Советские войска идут на прорыв блокады Ленинграда. Фото: РИА Новости
На сегодняшний день, согласно полученной устной справке, в ОБД 'Мемориал' заведено от 36 до 38 млн записей, но назвать хотя бы примерное число индивидуальных карточек в ней (то есть, собственно, установить базовую величину потерь!) — задача не сегодняшнего дня: она вторична по сравнению с гуманитарной миссией базы данных.
Так что вернемся пока к цифре Ильенкова — Елисеева. Эти вызывающие доверие 21,3–21,5 млн человек уже сейчас тянут за собой новую проблему.
„
Под их напором подвергается сомнению за 30 лет ставшая канонической сумма общих потерь страны — 26,6 млн:
ведь на гражданские потери в ней остается всего 5,3 млн человек, а это уже меньше, чем оценка ЧГК. Давят на нее и оценки Ивлева и Соколова.

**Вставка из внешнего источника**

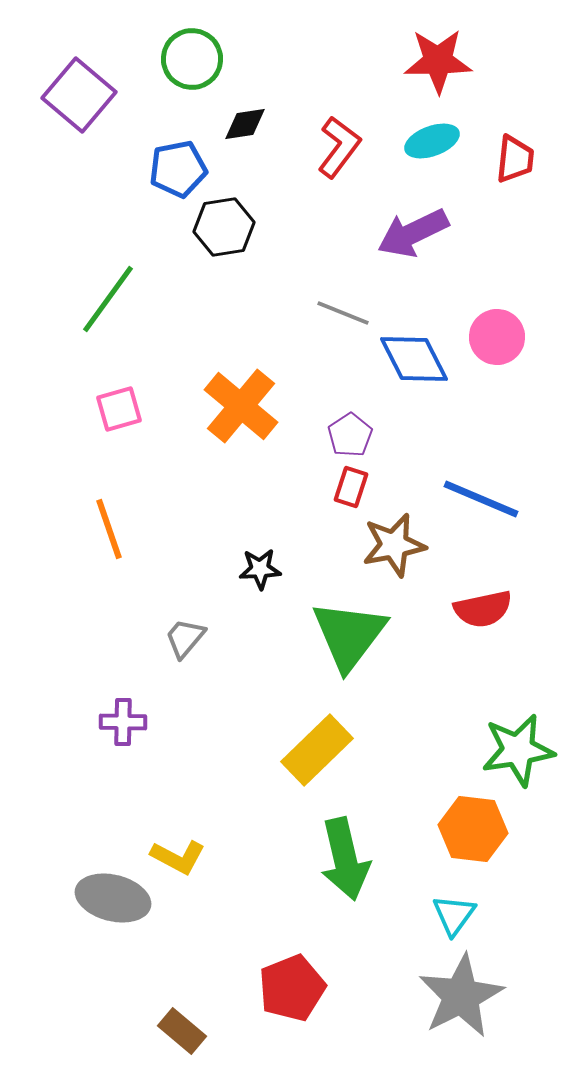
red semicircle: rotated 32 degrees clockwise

Так что необходимо, с учетом новых и старых данных, заново проверить все расчеты и допущения. Тем более что те же Ивлев и Соколов сами взялись за переписи и балансы, а статистика мобилизаций через военкоматы никак не может послужить маркером потолка, так как мобилизация прямо в части, особенно в конце войны, была очень значительной.